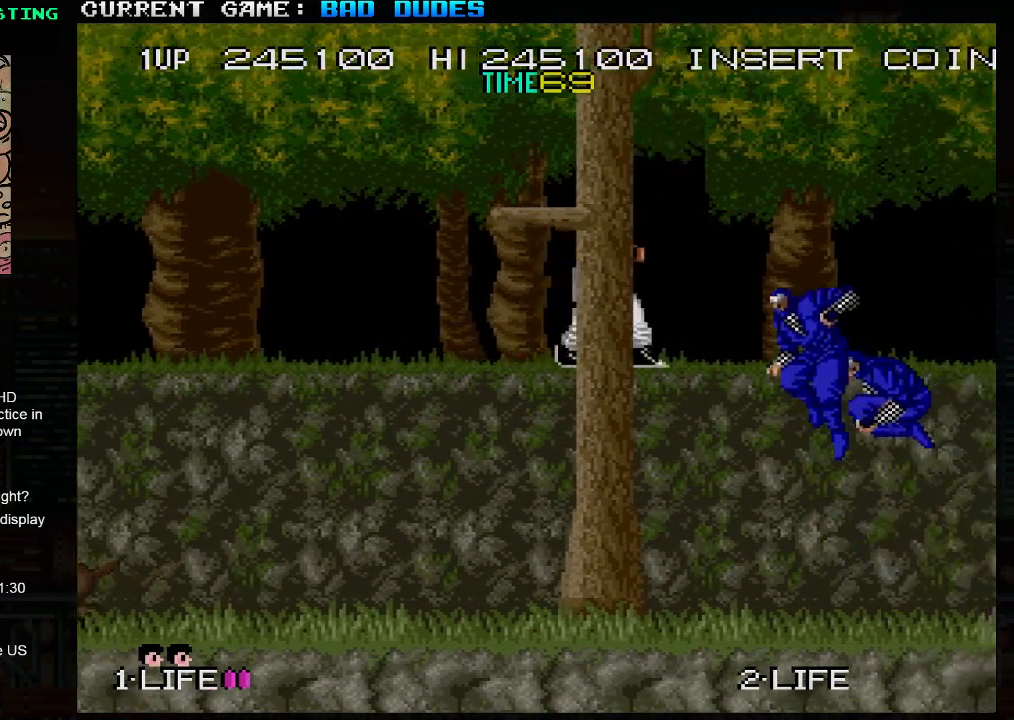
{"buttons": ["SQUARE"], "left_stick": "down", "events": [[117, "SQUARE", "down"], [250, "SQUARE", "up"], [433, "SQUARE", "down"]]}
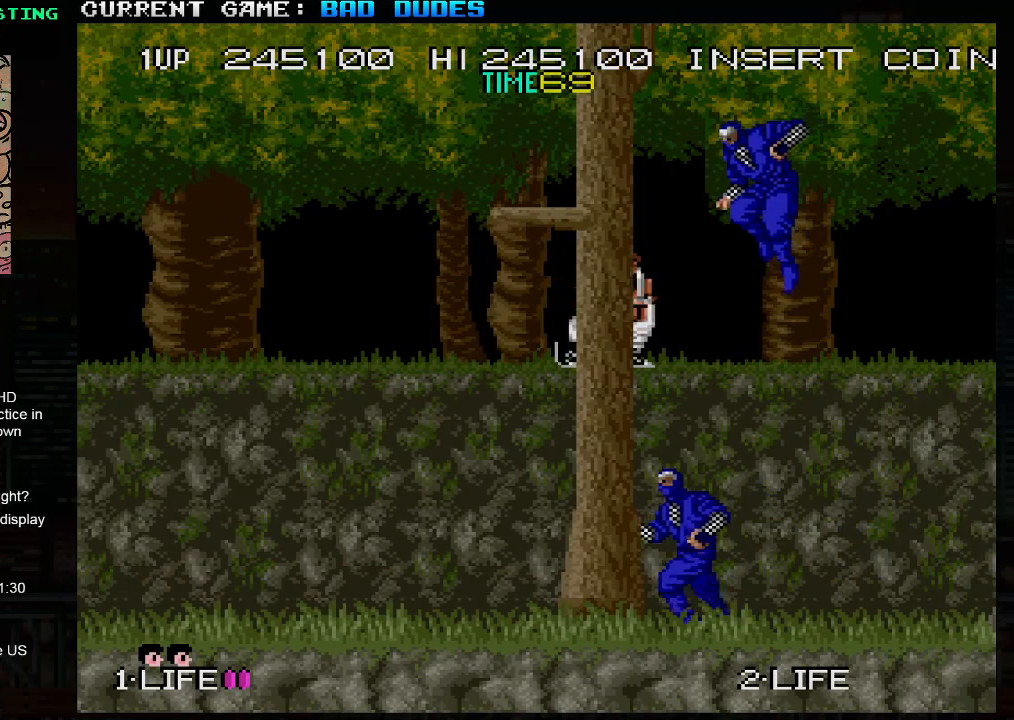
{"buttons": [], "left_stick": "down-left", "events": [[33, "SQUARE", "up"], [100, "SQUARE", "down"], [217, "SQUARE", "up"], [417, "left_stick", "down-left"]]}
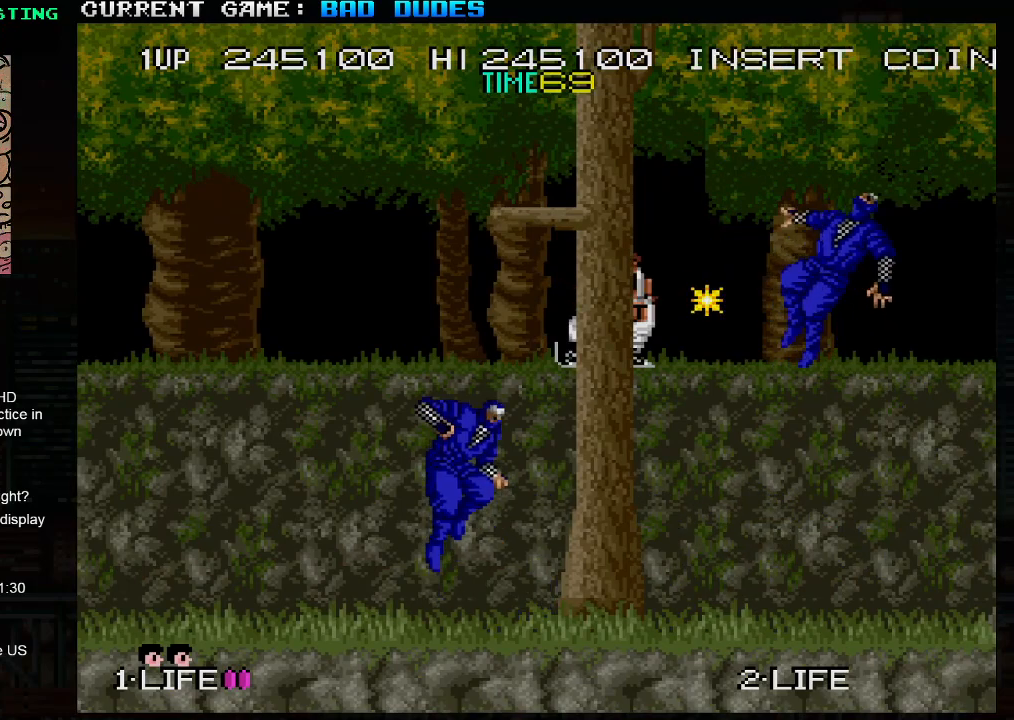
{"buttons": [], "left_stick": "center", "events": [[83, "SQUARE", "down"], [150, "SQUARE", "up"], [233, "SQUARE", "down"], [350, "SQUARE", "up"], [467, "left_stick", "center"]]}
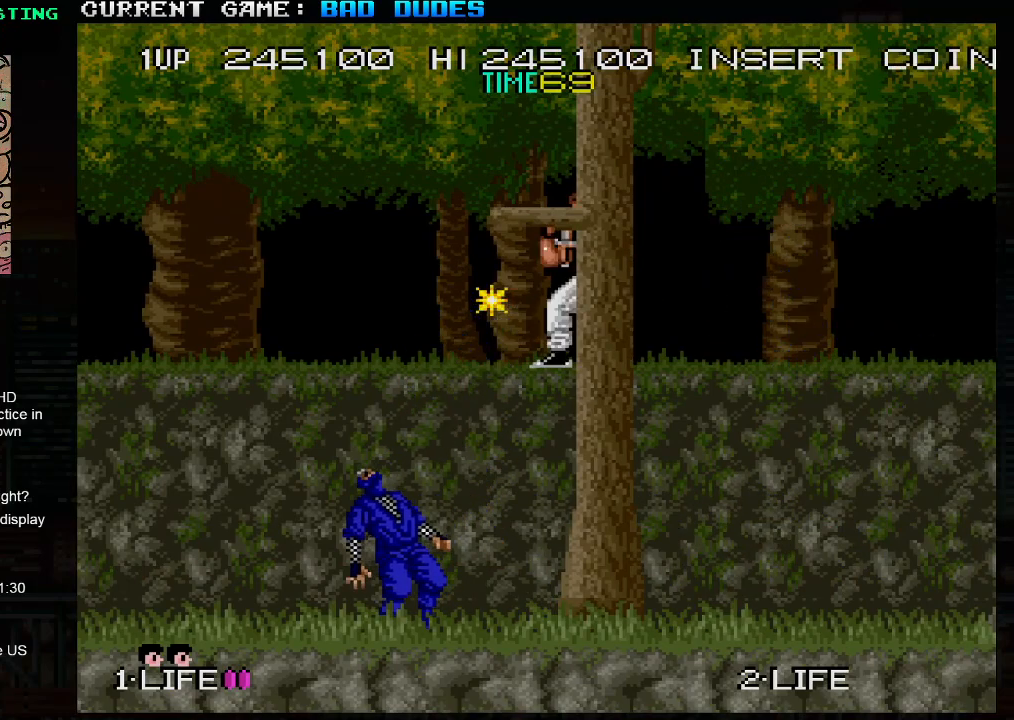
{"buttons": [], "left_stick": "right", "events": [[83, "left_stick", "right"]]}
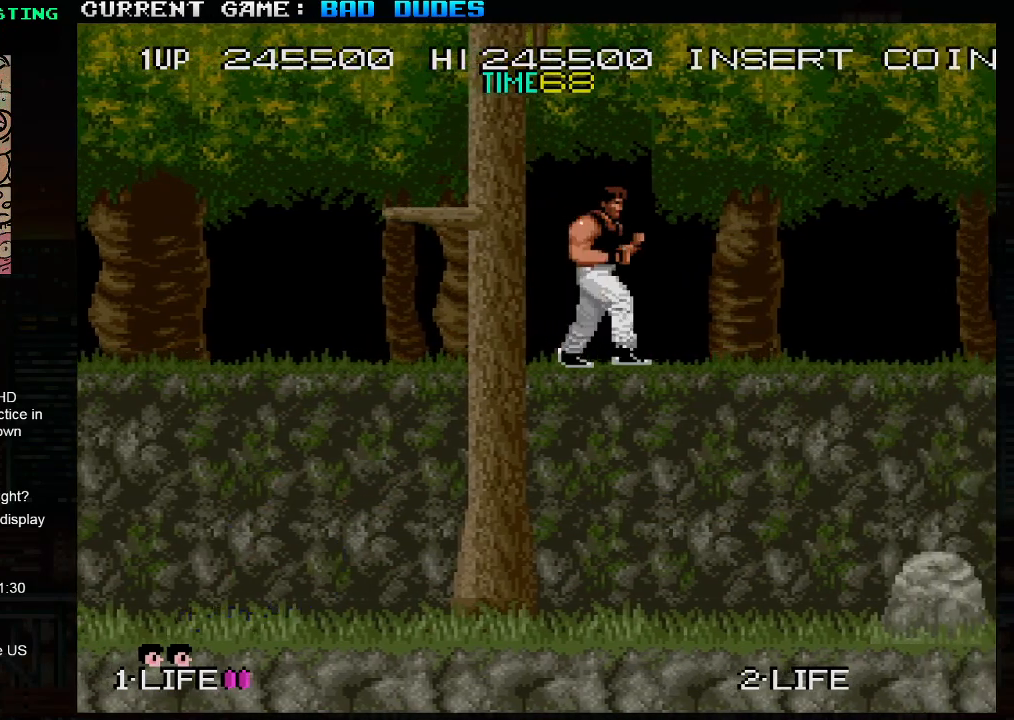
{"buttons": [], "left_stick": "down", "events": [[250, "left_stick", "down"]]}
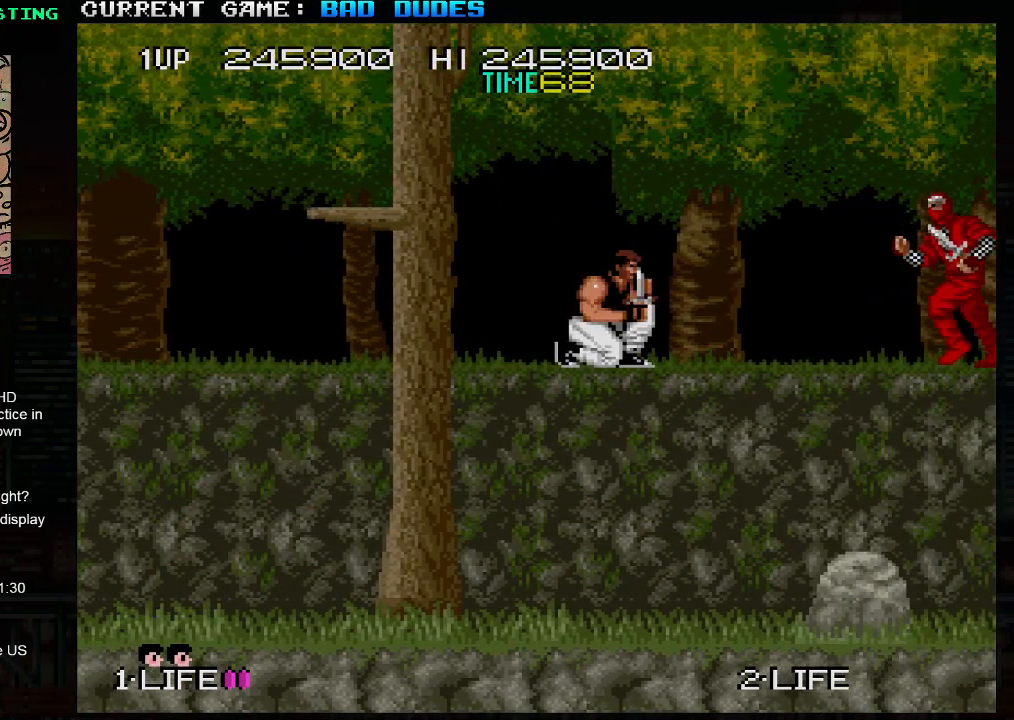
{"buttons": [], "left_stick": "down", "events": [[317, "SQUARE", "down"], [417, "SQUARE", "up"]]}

+---+

## The task
Reproduce the listing above exactly, without a single picture.

## Response to the task
{"buttons": ["SQUARE"], "left_stick": "down", "events": [[117, "SQUARE", "down"], [250, "SQUARE", "up"], [433, "SQUARE", "down"]]}
{"buttons": [], "left_stick": "down-left", "events": [[33, "SQUARE", "up"], [100, "SQUARE", "down"], [217, "SQUARE", "up"], [417, "left_stick", "down-left"]]}
{"buttons": [], "left_stick": "center", "events": [[83, "SQUARE", "down"], [150, "SQUARE", "up"], [233, "SQUARE", "down"], [350, "SQUARE", "up"], [467, "left_stick", "center"]]}
{"buttons": [], "left_stick": "right", "events": [[83, "left_stick", "right"]]}
{"buttons": [], "left_stick": "down", "events": [[250, "left_stick", "down"]]}
{"buttons": [], "left_stick": "down", "events": [[317, "SQUARE", "down"], [417, "SQUARE", "up"]]}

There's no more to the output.